> _Aufgaben_:
**1)** Beantworten Sie die folgenden Fragen zum Lesetext:
(a) Welchen Umfang hat die Bilanz der SNB gegenwärtig?
(b) Welcher Teil des Verlusts ist die Folge der im letzten Quartal gestiegenen Zinsen?
(c) Wie viel hat die SNB im ersten Quartal durch die Negativzinsen auf den Einlagen der Banken verdient?
**2)** Schreiben Sie den Abschnitt des Lesetexts ab, der mit den Worten „Der Traum von“ beginnt und mit „kaum mehr Bedeutung.“ endet.

> _Lesetext_:
######

Der Traum von der Bürgerdividende

Nach einem Rekordgewinn im letzten Jahr weist die Nationalbank im ersten Quartal einen Verlust aus. Mit der Annahme der Vollgeldinitiative hätten die Ergebnisse für ihre Ausschüttungen kaum mehr Bedeutung.

Die Geweinne der Nationalbank würden bei Annahme der Vollgeldinitiative anders verteilt, als das heute der Fall ist. Bild: Samuel Schalch

Markus Diem Meier

6,8 Milliarden Franken: Auf diese Summe beläuft sich der Verlust der Schweizerischen Nationalbank (SNB) im ersten Quartal. Die grosse Zahl ist Folge der extrem aufgeblasenen Bilanz der SNB: Sie hat gegenwärtig einen Umfang von 821,3 Milliarden Franken. Es braucht angesichts dieser Summe nur geringe Kursänderungen von Anlagen wie Anleihen, Aktien oder Gold in der SNB-Bilanz – oder bei den Währungen, auf die die Anlagen lauten –, damit es zu hohen Bewertungsgewinnen oder eben Verlusten kommen kann. So macht der gestern publizierte hohe Verlust weniger als 1 Prozent der SNB-Anlagen aus.

Der Verlust ist auch Bewertungsänderungen geschuldet: 3,9 Milliarden Franken sind die Folge der im letzten Quartal gestiegenen Zinsen. Sie bedeuten, dass die Kurse von Staatsanleihen in den Beständen der SNB gefallen sind. Weitere 3,3 Milliarden des Verlusts gehen auf gesunkene Kurse von Aktienanlagen zurück und 2,8 Milliarden auf Währungsverluste. Fokussiert man auf der anderen Seite allerdings auf das tatsächlich geflossene Geld, so hat die SNB im ersten Quartal 2,4 Milliarden an Zinsen auf ihren Anleihen eingenommen und 0,6 Milliarden an Dividenden auf den Aktien. Eine halbe Milliarde hat sie zudem durch die Negativzinsen auf den Einlagen der Banken verdient. Die Währungsverluste beziehen sich im ersten Quartal vor allem auf den gegenüber dem Franken abgeschwächten Dollar. Das hatte auf die Erfolgsrechnung der SNB einen grösseren Effekt als die Aufwertung des Frankens gegenüber dem Euro im gleichen Zeitraum.

######

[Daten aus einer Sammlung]
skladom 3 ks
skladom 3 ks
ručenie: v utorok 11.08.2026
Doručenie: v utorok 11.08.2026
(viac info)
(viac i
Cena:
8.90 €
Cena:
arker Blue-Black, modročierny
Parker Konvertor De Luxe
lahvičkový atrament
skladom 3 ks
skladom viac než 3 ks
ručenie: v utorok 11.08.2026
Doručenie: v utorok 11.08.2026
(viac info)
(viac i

######

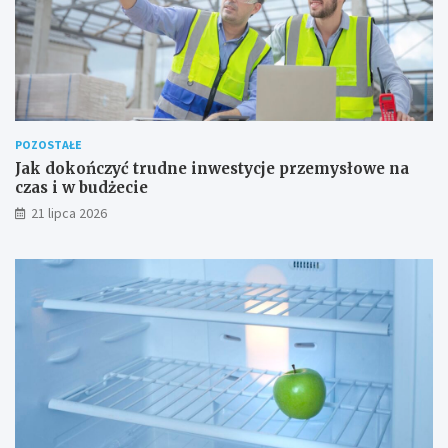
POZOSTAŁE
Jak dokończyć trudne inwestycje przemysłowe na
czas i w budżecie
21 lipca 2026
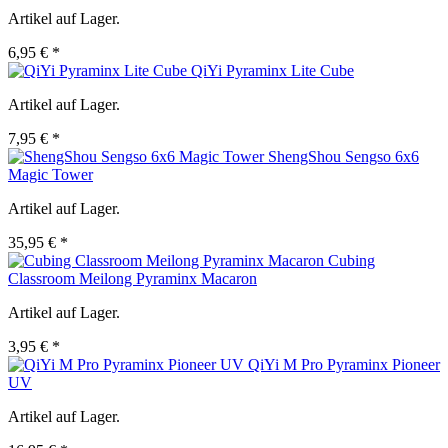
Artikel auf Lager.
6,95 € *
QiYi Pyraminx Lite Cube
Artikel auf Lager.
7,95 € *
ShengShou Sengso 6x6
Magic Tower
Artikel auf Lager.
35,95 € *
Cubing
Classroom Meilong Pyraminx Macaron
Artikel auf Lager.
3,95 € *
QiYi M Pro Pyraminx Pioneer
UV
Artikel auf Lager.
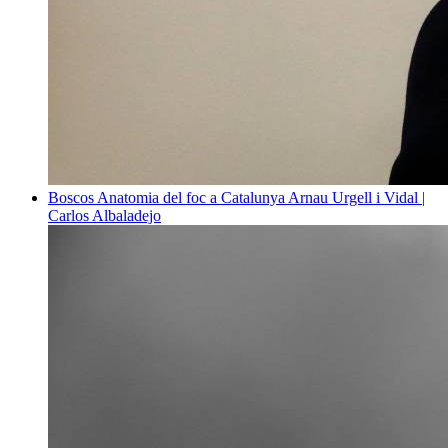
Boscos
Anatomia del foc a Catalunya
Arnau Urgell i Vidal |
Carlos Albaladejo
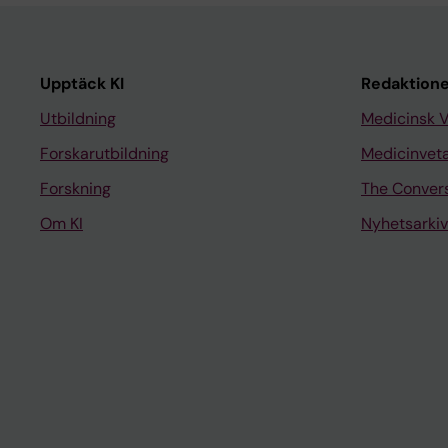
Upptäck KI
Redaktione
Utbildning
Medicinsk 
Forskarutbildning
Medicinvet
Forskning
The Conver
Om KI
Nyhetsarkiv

######

> _Antworten_:
**1)**
(a) 821,3 Milliarden Franken
(b) 3,9 Milliarden Franken
(c) Eine halbe Milliarde Franken

**2)**
Der Traum von der Bürgerdividende

Nach einem Rekordgewinn im letzten Jahr weist die Nationalbank im ersten Quartal einen Verlust aus. Mit der Annahme der Vollgeldinitiative hätten die Ergebnisse für ihre Ausschüttungen kaum mehr Bedeutung.